The key is to understand your own body and how it responds. Check-in with your nervous system. A cup or a few coffees could indeed be a part of your health-focused lifestyle, but monitor your intake and limit the extra additions.
We are talking about drinking a beverage rather than binging on your twelfth sugary dessert in a cup!
And remember, if you have any specific health concerns, it’s always best to get professional medical advice. Consult with your doctor, a nutritionist, a registered dietitian, or other healthcare providers for advice and peace of mind.
FAQs: Coffee and Your Health
How much coffee is safe to consume in a day?
For most healthy adults, up to 400 milligrams of caffeine (roughly four 8 oz cups of coffee) is considered safe.

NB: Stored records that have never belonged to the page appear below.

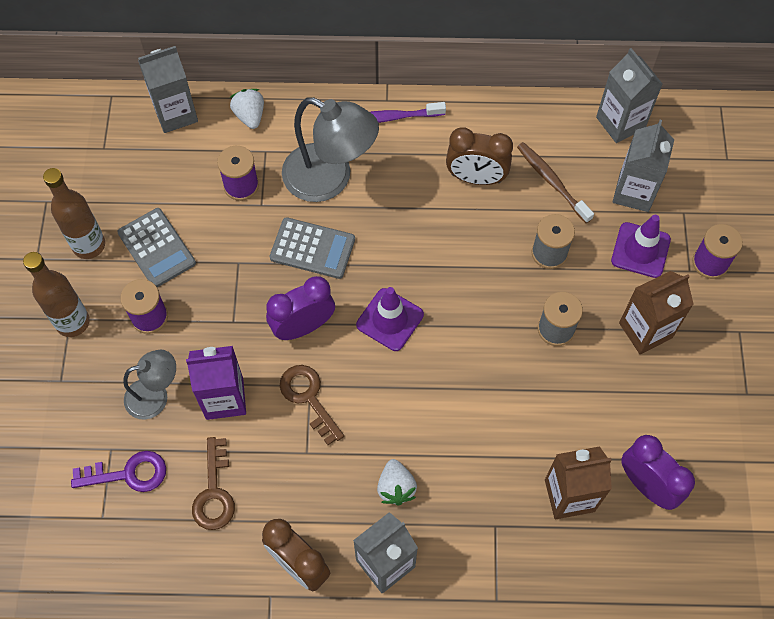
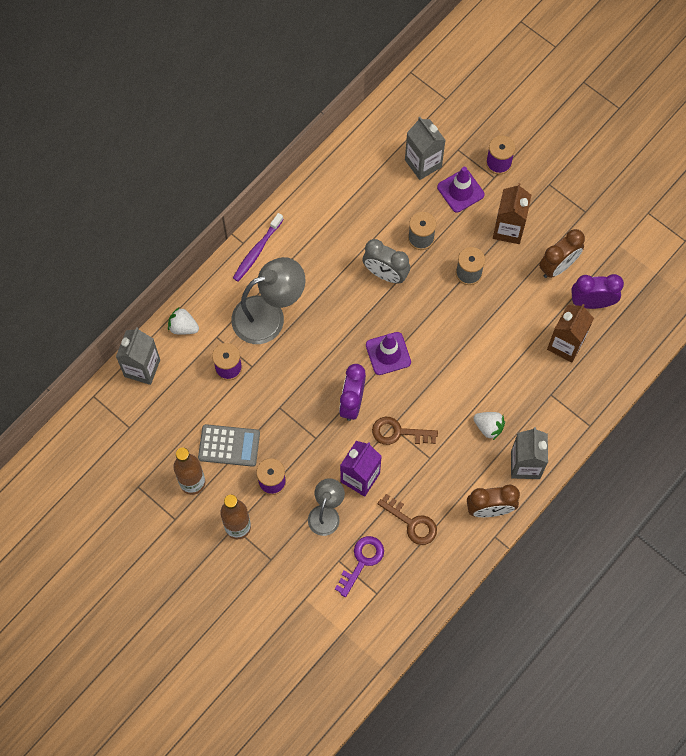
camera: 50 degrees left, 5 degrees up
(312, 248) = (306, 360): grey calculator -> none
(476, 178) = (340, 237): brown clock -> brown clock (558, 266)
(476, 250) = (385, 274): none -> grey clock
(552, 181) = (378, 199): brown toothbrush -> none
(620, 123) = (373, 132): grey carton -> none

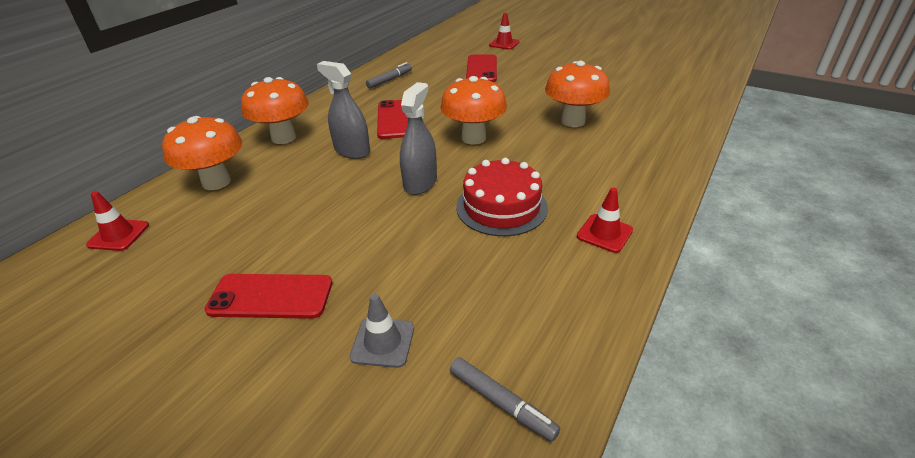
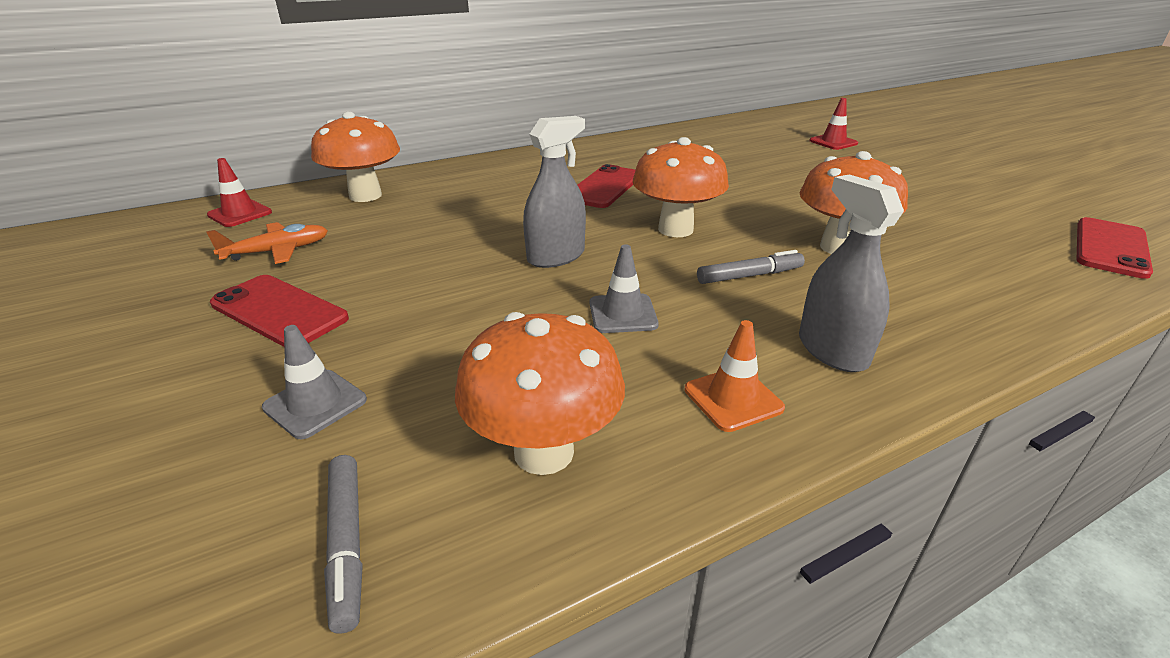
camera: 30 degrees right, 5 degrees down
(203, 253) = (277, 251): none -> orange plane
(283, 138) = (471, 175): orange mushroom -> orange mushroom (544, 452)
(352, 151) = (521, 204): grey spray bottle -> grey spray bottle (832, 350)
(390, 80) = (644, 149): grey marker -> grey marker (749, 276)
(481, 69) = (771, 162): red phone -> red phone (1110, 248)
(501, 207) = (623, 314): red cake -> grey traffic cone
(604, 233) = (733, 399): red traffic cone -> orange traffic cone

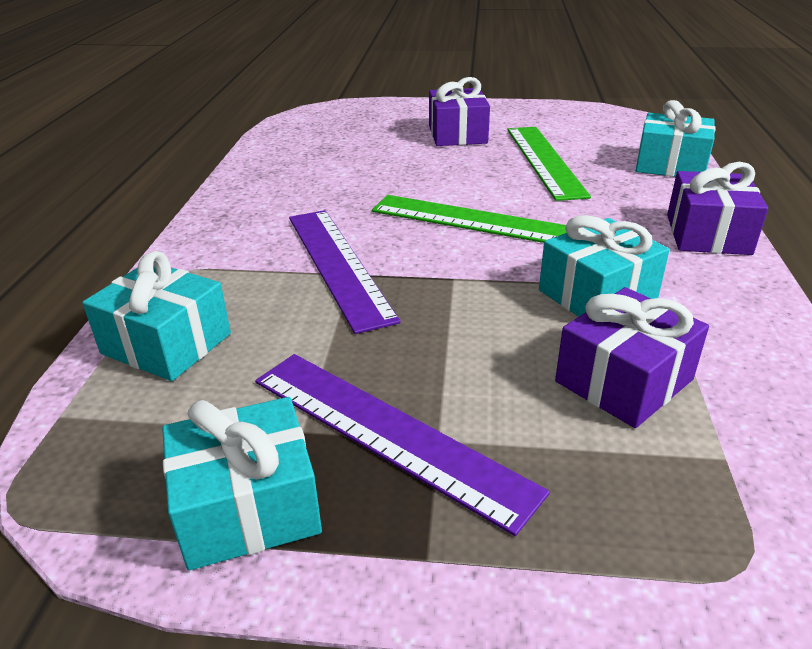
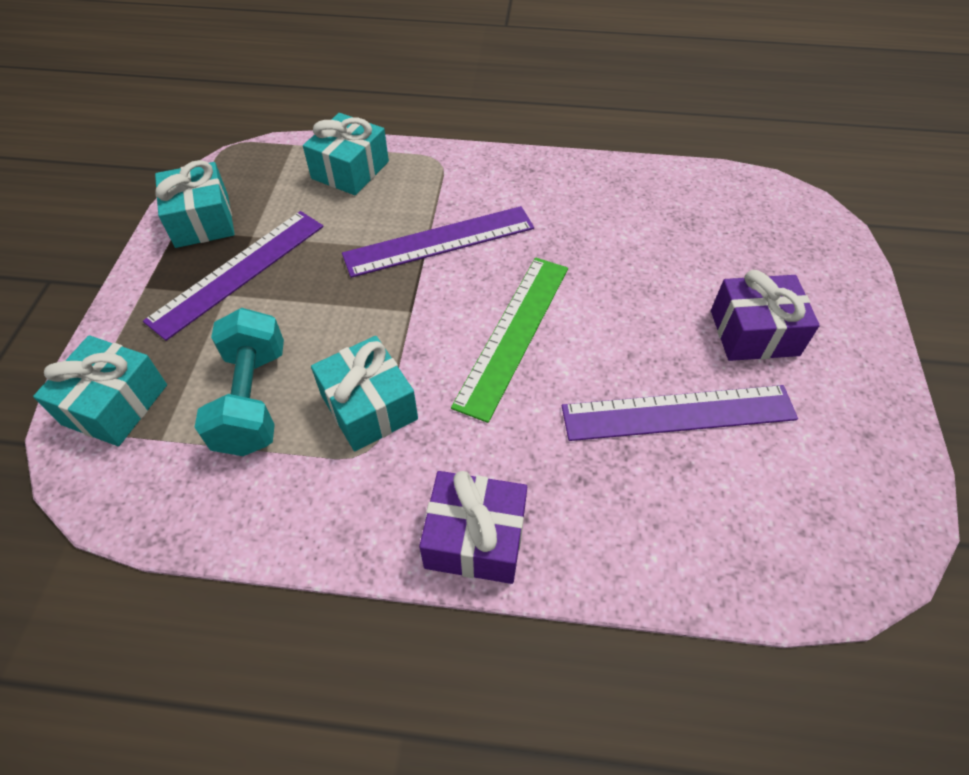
camera: 90 degrees right, 20 degrees up
(544, 161) = (678, 413): green ruler -> purple ruler
(624, 380) = (252, 400): purple gift -> turquoise dumbbell
(670, 165) = (680, 560): turquoise gift -> turquoise gift (115, 404)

Is decaf coffee healthier than regular coffee?
Decaf coffee has most of the same health benefits as regular coffee but with less caffeine. It’s a good choice for those sensitive to caffeine.
Does coffee dehydrate you?
While coffee is a mild diuretic (meaning it can increase urine output), moderate intake won’t significantly dehydrate you.
Can pregnant women drink coffee?
Best to stick to decaf. Pregnant women should limit their caffeine intake. The American College of Obstetricians and Gynecologists advises no more than 200 mg of caffeine per day, equivalent to a 12-ounce cup of coffee.
Can kids or teenagers safely drink coffee?
It’s generally recommended that kids limit caffeine consumption as it can interfere with sleep, cause anxiety and other side effects.
Is brewing coffee better for you than espresso-based drinks?
It really depends on what you take with your coffee, such as creamer and sweeteners. If we focus purely on caffeine content, a double-shot latte has 150 milligrams of caffeine due to the espresso having roughly 75mg each, whereas a travel-sized mug of ground coffee could contain roughly 23.4 mg of caffeine per ounce or up to a total of 375 mg of caffeine.